For this special price, Gilead reportedly has targeted mostly the world’s poorest nations, but also included some middle income ones such as Egypt, which has by far the highest prevalence of HCV in the world. In Egypt, about 10 million people remain chronically infected and 100,000 new infections occur each year, according to Egyptian government figures. However, independent surveys  put this number between 200,000 and 300,000. Gilead has already signed an agreement with the Egyptian government in early July 2014 and the drug would be available there in September 2014. This would make Egypt the first to have access to Sovaldi outside the US and the EU.

What about India?

Gilead has reportedly announced, “In line with the company’s past approach to its HIV medicines, the company will also offer to license production of this new drug to a number of rival low-cost Indian generic drug companies. They will be offered manufacturing knowhow and allowed to source and competitively price the product at whatever level they choose.”

This is indeed a welcoming news for the country and needs to be encouraged for expeditious implementation with support and co-operation from all concerned.

Regulatory requirement:

However, despite all good intent, Gilead says, “ Some countries, such as India and China, are not satisfied with the tests conducted in the US and elsewhere for Sovaldi. They want additional clinical trials to be conducted on their own patients as a precondition for authorization, which will add extra costs and delays.”

Patent status:

It is worth noting here that the Indian patent office has not even recognized Sovaldi’s patent for the domestic market.

Local measures to address chronic hepatitis:

On May 22, 2014, the World Health Assembly adopted a resolution to improve prevention, diagnosis and treatment of viral hepatitis, in general. However, as things stand today in India, the surveillance systems for viral hepatitis are grossly inadequate and preventive measures are not universally implemented.

The Union Government of India has now expressed its intent to set up ten regional laboratories through the National Communicable Disease Centre (NCDC) for surveillance of viral hepatitis in the country. The key objective of these laboratories would be to ascertain the burden of viral hepatitis in India by 2017 and to provide lab support for investigating outbreaks.

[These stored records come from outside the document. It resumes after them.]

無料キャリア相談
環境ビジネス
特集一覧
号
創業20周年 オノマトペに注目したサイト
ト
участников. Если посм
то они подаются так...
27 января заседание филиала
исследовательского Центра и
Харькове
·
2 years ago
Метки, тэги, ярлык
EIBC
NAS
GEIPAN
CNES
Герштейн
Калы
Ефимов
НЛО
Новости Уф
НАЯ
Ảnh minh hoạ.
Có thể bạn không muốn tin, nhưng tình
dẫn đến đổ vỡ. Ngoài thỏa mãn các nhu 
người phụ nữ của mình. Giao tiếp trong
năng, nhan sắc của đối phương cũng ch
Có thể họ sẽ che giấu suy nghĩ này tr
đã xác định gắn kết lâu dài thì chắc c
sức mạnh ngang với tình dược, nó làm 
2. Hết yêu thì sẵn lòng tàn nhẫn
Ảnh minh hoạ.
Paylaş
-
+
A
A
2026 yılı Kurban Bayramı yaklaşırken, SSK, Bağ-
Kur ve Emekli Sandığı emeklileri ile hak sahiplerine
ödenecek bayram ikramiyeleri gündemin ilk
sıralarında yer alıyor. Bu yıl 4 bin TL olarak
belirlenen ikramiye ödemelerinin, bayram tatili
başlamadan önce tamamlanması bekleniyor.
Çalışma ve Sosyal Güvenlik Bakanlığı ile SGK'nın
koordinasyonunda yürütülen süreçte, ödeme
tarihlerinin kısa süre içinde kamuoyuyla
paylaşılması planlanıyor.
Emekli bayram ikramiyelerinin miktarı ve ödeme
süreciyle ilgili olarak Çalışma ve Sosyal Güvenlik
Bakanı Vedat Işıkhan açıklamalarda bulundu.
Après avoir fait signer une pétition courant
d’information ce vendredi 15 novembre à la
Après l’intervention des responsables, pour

Government sources indicate, the initial focus would be more on the preventive aspects rather than treatment of viral hepatitis given the limited health resources available. Setting up universal guidelines for immunization along with mass awareness and education have been considered as critical to fight this dreaded disease in the country. Simultaneously introduction of nucleic acid testing (NAT) and standardization of blood bank practices would be undertaken for preventing blood transfusions related viral hepatitis, in general.

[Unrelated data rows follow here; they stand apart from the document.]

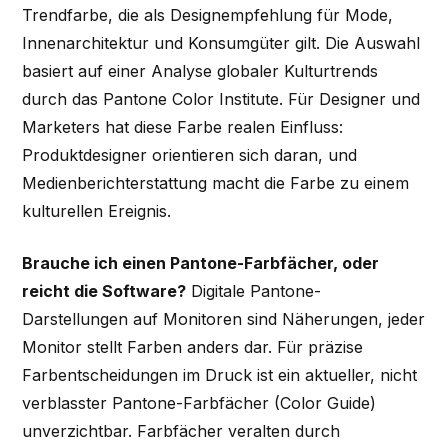
Trendfarbe, die als Designempfehlung für Mode,
Innenarchitektur und Konsumgüter gilt. Die Auswahl
basiert auf einer Analyse globaler Kulturtrends
durch das Pantone Color Institute. Für Designer und
Marketers hat diese Farbe realen Einfluss:
Produktdesigner orientieren sich daran, und
Medienberichterstattung macht die Farbe zu einem
kulturellen Ereignis.
Brauche ich einen Pantone-Farbfächer, oder
reicht die Software?
Digitale Pantone-
Darstellungen auf Monitoren sind Näherungen, jeder
Monitor stellt Farben anders dar. Für präzise
Farbentscheidungen im Druck ist ein aktueller, nicht
verblasster Pantone-Farbfächer (Color Guide)
unverzichtbar. Farbfächer veralten durch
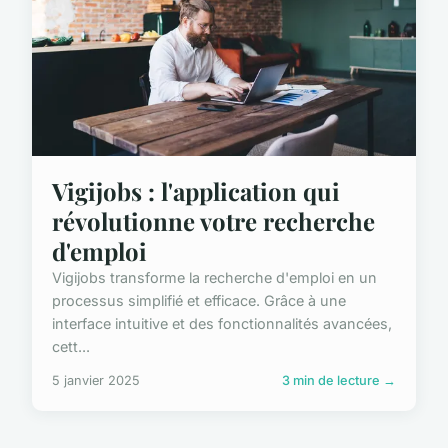
Vigijobs : l'application qui
révolutionne votre recherche
d'emploi
Vigijobs transforme la recherche d'emploi en un
processus simplifié et efficace. Grâce à une
interface intuitive et des fonctionnalités avancées,
cett...
5 janvier 2025
3 min de lecture →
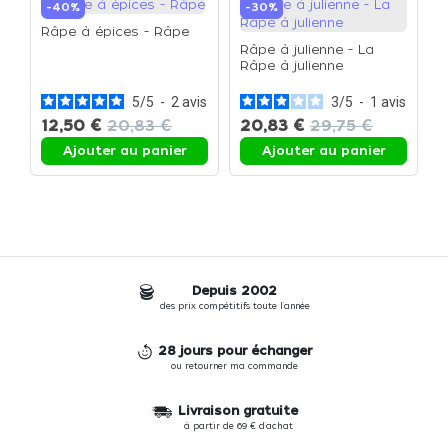
-40%
-30%
Râpe à épices - Râpe
Râpe à julienne - La
Râpe à julienne
5
/
5
-
2
avis
3
/
5
-
1
avis
12,50 €
20,83 €
20,83 €
29,75 €
Ajouter au panier
Ajouter au panier
Depuis 2002
des prix compétitifs toute l'année
28 jours pour échanger
ou retourner ma commande
Livraison gratuite
à partir de 69 € d'achat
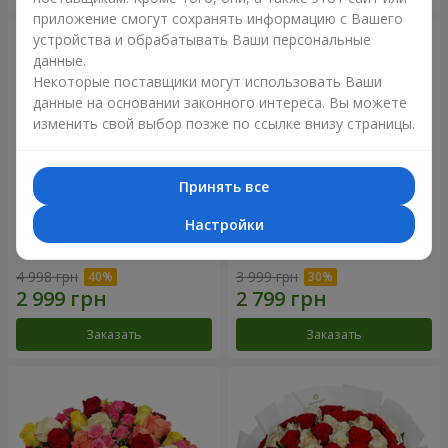
приложение смогут сохранять информацию с Вашего
устройства и обрабатывать Ваши персональные
данные.
Некоторые поставщики могут использовать Ваши
данные на основании законного интереса. Вы можете
изменить свой выбор позже по ссылке внизу страницы.
Принять все
Настройки
Букет "Сердце – сердцу"
Букет "Нежный оттенок"
4 998 грн
3 999 грн
Заказать
Заказать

Treatment for HCV is not widely available in the country. All types of HCV treatments, especially the newer and innovative ones, must be made available to all infected patients, as these drugs have high cure rates, short duration of treatment and minimal side effects.

Conclusion:

Viral hepatitis in general and hepatitis C in particular are becoming great national health concerns, as these contribute to significant morbidity and mortality, further adding to the national economic burden. India should just not strengthen its prevention strategies; it needs to focus on all the factors that influence speedy diagnosis and treatment of HCV.

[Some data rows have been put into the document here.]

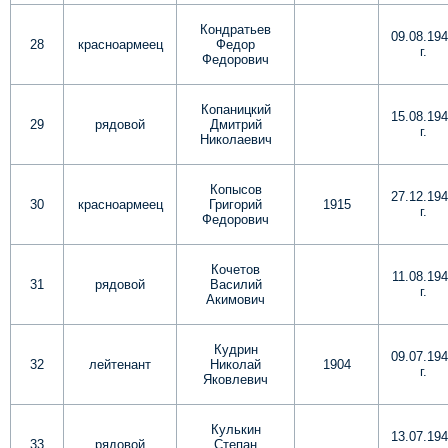
Кондратьев
09.08.19
28
красноармеец
Федор
г.
Федорович
Копаницкий
15.08.19
29
рядовой
Дмитрий
г.
Николаевич
Копысов
27.12.19
30
красноармеец
Григорий
1915
г.
Федорович
Кочетов
11.08.19
31
рядовой
Василий
г.
Акимович
Кудрин
09.07.19
32
лейтенант
Николай
1904
г.
Яковлевич
Кулькин
13.07.19
33
рядовой
Степан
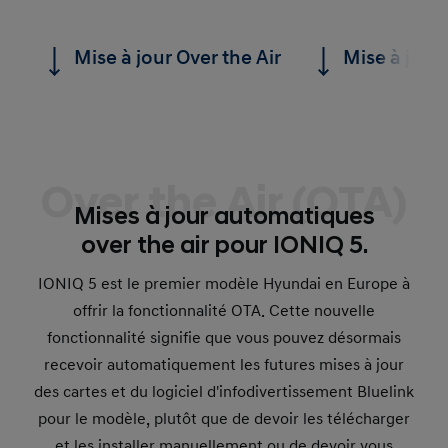
Mise à jour Over the Air
Mise à jour
Over the Air (OTA)
Mises à jour automatiques
over the air pour IONIQ 5.
IONIQ 5 est le premier modèle Hyundai en Europe à
offrir la fonctionnalité OTA. Cette nouvelle
fonctionnalité signifie que vous pouvez désormais
recevoir automatiquement les futures mises à jour
des cartes et du logiciel d'infodivertissement Bluelink
pour le modèle, plutôt que de devoir les télécharger
et les installer manuellement ou de devoir vous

As the WHO says, “New drugs have the potential to transform hepatitis C treatment, with safe and simple treatments resulting in cure rates of over 90 per cent”. The raging debate on Sovaldi needs to explore the newer avenues and measures for appropriately pricing the innovative medicines in the days ahead.

Concerned pharma players, the government and other stakeholders must work together and in unison to ensure that all those infected with HCV are diagnosed quickly and have access to life-saving treatments.

By: Tapan J. Ray

Disclaimer: The views/opinions expressed in this article are entirely my own, written in my individual and personal capacity. I do not represent any other person or organization for this opinion.